Israel gives African migrants 30 days to leave, rarely accepting their refugee claims. Israel has only ever accepted a handful of Eritrean and Sudanese migrant claims; the recognition rate is less than 1 per cent over the past six years. The alternative is long-term detention. More than 9,000 asylum seekers have left Israel since 2013 and Israel claims this is due to its “voluntary return” programme. In reality, the government has signed secret agreements with Rwanda and Uganda and flies people to these destinations pledging job assistance and financial support. Ugandan journalist Raymond Mujuni exposed in late 2014 that Uganda had signed a deal with Israel to take thousands of its unwanted migrants in exchange for weapons and agricultural knowledge.
All the Africans I interview in Juba and a recent report by two Israeli NGOs both find empty promises to migrants by the Israeli authorities as they face abuse by people smugglers and risk of kidnapping and death.
Israel was one of the first countries to welcome South Sudan’s independence in 2011. In 2012, they sent over 1,000 migrants back to Juba and Israel continues to deny that the remaining South Sudanese in their cities are refugees, treating them poorly. The first South Sudanese ambassador in Tel Aviv was appointed in 2014. Ambassador Ruben Marial Benjamin ignored numerous requests for comment.
Israel’s main interest appears to be selling arms to South Sudan. It overlooks its blatant human rights abuses, a tradition that has seen brutal African militaries armed and trained for decades. Israeli defence exports to South Sudan are stable and the South Sudanese army is using Israeli weapons. A South Sudanese delegation is visiting Israel in June to attend the country’s leading defence expo. Israeli Meretz politician Tamar Zandberg recently demanded that Israel cease selling weapons to Juba and follow a European Union arms embargo.
The South Sudanese government tells The National that there is no formal agreement between the nations to accept refugees from any country.

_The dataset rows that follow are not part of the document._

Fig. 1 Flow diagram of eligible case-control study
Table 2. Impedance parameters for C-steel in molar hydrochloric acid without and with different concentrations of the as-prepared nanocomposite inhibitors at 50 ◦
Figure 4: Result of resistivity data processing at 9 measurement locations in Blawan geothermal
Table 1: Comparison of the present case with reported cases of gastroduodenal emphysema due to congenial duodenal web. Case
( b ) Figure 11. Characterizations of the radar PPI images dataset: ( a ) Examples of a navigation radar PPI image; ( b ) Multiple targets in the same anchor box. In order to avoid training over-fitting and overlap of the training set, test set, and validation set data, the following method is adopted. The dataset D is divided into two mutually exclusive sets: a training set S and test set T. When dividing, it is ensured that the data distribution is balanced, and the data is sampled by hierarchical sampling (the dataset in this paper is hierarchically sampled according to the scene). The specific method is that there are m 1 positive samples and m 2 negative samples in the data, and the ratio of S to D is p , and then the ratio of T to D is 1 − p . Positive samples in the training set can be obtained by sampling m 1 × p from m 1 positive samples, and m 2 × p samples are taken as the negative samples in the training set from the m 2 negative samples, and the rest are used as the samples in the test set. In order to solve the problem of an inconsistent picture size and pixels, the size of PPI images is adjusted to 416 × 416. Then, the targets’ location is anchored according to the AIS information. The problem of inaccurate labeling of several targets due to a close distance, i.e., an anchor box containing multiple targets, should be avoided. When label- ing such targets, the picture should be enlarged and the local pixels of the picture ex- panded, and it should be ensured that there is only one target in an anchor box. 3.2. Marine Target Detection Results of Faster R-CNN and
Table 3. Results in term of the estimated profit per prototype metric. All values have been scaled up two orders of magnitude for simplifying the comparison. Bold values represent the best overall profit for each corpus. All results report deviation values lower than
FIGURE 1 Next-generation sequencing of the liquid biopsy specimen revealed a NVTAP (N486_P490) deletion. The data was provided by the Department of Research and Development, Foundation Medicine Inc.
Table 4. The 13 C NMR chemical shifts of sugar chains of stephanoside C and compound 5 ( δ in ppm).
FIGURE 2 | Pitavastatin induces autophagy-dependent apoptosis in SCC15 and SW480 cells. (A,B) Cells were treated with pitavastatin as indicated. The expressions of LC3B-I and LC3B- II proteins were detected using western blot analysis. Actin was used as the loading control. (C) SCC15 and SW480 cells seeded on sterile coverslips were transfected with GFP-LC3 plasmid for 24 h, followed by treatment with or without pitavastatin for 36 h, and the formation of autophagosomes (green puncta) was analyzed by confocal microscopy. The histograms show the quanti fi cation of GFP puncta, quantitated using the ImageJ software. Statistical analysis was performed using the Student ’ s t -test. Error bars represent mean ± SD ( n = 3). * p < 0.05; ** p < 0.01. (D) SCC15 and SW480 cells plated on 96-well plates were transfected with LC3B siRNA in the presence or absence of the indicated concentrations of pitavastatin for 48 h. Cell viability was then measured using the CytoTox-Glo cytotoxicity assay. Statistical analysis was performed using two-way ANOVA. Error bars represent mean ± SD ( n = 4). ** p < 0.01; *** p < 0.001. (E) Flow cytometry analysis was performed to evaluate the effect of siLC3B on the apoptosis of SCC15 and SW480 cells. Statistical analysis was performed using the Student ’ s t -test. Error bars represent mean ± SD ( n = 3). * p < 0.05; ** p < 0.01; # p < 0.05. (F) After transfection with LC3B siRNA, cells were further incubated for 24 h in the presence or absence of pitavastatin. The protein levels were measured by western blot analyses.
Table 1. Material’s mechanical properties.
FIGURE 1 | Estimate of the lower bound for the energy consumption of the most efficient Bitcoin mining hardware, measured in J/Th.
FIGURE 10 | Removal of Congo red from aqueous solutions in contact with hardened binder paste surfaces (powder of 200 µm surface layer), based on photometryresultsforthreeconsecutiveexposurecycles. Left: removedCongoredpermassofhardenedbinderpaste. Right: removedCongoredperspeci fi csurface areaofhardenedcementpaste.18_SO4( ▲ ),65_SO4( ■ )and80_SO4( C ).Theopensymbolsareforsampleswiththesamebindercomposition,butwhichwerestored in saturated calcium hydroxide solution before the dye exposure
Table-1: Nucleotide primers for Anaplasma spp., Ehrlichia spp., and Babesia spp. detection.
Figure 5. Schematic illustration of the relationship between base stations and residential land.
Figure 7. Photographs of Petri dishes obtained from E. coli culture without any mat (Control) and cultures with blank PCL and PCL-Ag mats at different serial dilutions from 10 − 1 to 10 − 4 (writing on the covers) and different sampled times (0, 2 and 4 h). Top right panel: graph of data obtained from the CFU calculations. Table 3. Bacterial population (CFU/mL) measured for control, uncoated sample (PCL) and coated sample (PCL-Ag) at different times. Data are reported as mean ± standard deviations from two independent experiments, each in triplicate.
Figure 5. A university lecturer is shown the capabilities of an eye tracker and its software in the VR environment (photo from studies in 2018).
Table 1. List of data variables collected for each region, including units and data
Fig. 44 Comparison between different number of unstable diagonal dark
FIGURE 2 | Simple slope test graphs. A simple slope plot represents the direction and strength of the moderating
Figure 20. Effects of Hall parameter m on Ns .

Thousands have arrived in the last years without any state support.
A handful of dedicated advocates in Israel and South Sudan are working with the affected communities to help. After the South Sudanese community was deported from Israel, Israeli Rami Gudovitch co-founded the Come True project, under NGO Become, a sponsorship programme funding the education of 120 deportee children at the Trinity boarding school in Uganda. The group has plans to establish a similar school in Juba.
“I believe it is the responsibility of each and every one of us to make his effort to make the lives of refugees bearable,” Gudovitch says. “My country, Israel, was formed by refugees fleeing from the Nazis while the world turned its back to them … Every single European person who chose to protect and assist Jewish refugees in the Second World War is being remembered by the survivors and their families and friends. Helping refugees is a moral opportunity of the highest degree.”
In Juba, Hakim Monykuer Awuok has formed a partnership with Gudovitch to build a closer relations between Israel and the South Sudanese migrants who lived in Israel. An employee of the ministry of education and co-founder of NGO Empower Kids, Awuok tells The National that he believes Israel should treat its migrants with respect. “It’s a waste of such talented people to be deported here from Israel,” he says. “Building a school is one way to help them.”
Antony Loewenstein is an independent journalist, Guardian columnist and author based in South Sudan.